** Excerpted text **

★ ★ ★ ★ ★

AlexsLemonade / refinebio-examples

Example workflows for refine.bio data

Home Page:https://www.refine.bio

Geek Repo:Geek Repo

Github PK Tool:Github PK Tool

New Analysis Example: Simpler example of gene clustering -- k-means for microarray

cansavvy opened this issue · comments

What are the goals of this new example analysis?

Currently ORA in microarray uses differential expression results and the RNA-seq one (not yet developed #344) will end up using a gene module from WGCNA.

However, we should give users a more basic way to find gene clusters from data. Some users may find WGCNA a bit daunting (it also requires some computing power). And it may be more than what a user needs for their particular question, so an example that shows something like k-means.

What kind of dataset will this need?

Something with enough samples that a cluster would make some kind of sense.
I think GSE37382 which is medulloblastoma with subgroups and is used for dimension reduction seems like a reasonable dataset to use for this too.

What steps should be included in this analysis?

These are the roughest ideas of steps I have right now that will need to be made more specific and further polished when we dig into this example more.

  1. Import data and metadata
  2. Use k-means function
  3. Do some exploration into how "well" k-means ran -- unclear to me without doing a bit more digging what this looks like. It may be as simple as printing out some kind of summary stats.
  4. May want to run more iterations and see if you get the same-ish results?
  5. Get some kind of annotation for the genes that you can use as a test for seeing if your gene clustering seems sensible. This could be something like GO terms (But maybe not GO terms since they overlap so much).
  6. Probably plot gene-wise PCA and label the k-means clusters as colors and another form of gene annotation as shapes and see if it makes sense.

What packages/methods do you recommend using or looking into for this analysis?

May not need extra packages besides magrittr, and tidyverse ones (which are assumed everywhere). Both k-means and prcomp are in base R.

Note if/when this issue is completed, the ORA example should be updated to use this output (this should be its own issue and PR).

If all goes alright with this example, it can be made into an RNA-seq version as well which will require additional steps for DESeq2 transformation.

I think this example could just as easily use KNN if we think that would be better for a particular reason.

My gut tells me that this is not going to simpler than WGCNA from an explanation point of view, to be honest. Particularly the part about picking k...

My gut tells me that this is not going to simpler than WGCNA from an explanation point of view, to be honest. Particularly the part about picking k...

I agree its not simply "plug and chug" but at least its mainly k and not 4-5 other parameters? I think its more straightforward than WGCNA, but that's because WGCNA has a lot of pieces in comparison.
If we don't like k-means, do you have an even simpler suggestion for finding gene groups?

No, not really. I think whenever you're going to talk about number of clusters or cluster validation it's going to be tricky.

★ ★ ★ ★ ★

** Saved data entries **
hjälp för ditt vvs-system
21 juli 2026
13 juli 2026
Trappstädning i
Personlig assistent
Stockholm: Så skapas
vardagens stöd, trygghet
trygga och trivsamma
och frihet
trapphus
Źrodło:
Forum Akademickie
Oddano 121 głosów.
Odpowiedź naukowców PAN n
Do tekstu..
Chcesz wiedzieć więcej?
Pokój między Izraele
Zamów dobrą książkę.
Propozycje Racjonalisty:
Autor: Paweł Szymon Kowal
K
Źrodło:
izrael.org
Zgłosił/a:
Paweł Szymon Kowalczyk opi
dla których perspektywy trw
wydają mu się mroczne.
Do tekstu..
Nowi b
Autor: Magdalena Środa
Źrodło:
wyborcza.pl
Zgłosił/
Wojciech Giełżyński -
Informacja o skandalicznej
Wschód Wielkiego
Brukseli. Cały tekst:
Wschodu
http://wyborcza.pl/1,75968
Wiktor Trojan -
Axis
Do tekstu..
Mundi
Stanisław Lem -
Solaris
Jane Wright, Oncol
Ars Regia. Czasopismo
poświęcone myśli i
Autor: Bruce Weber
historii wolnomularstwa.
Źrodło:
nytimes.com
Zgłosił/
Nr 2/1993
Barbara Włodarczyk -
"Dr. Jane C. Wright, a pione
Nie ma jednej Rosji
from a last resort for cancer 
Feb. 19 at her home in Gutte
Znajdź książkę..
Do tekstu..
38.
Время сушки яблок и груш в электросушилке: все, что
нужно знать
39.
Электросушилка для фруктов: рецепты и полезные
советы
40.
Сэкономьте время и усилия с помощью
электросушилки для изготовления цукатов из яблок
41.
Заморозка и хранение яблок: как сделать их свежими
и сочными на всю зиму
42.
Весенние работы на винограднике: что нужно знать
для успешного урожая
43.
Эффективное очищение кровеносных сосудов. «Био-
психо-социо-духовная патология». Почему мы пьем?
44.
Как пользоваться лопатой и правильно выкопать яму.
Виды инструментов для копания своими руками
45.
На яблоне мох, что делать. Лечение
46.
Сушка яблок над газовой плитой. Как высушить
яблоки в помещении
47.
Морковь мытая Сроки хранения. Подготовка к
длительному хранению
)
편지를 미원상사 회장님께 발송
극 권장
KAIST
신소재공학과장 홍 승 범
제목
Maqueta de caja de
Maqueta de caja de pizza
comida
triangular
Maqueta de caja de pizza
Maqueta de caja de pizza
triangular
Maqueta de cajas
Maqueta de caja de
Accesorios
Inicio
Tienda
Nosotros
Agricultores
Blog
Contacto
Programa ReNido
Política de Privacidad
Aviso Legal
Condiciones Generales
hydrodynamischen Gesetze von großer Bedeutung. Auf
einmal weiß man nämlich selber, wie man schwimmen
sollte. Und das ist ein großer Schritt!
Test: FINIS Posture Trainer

★ ★ ★ ★ ★

** Tasks to complete **
- a) In the issue about k-means gene clustering, reproduce the passage between "New Analysis Example: Simpler" and "new example analysis?", inclusive, substituting "RNA-seq" for "microarray".
- b) List every section heading in the issue about k-means gene clustering that is phrased as a question.
The material has no role in any of this.

** Answers to the exercises **
- a)
New Analysis Example: Simpler example of gene clustering -- k-means for RNA-seq

cansavvy opened this issue · comments

What are the goals of this new example analysis?

- b)
- What are the goals of this new example analysis?
- What kind of dataset will this need?
- What steps should be included in this analysis?
- What packages/methods do you recommend using or looking into for this analysis?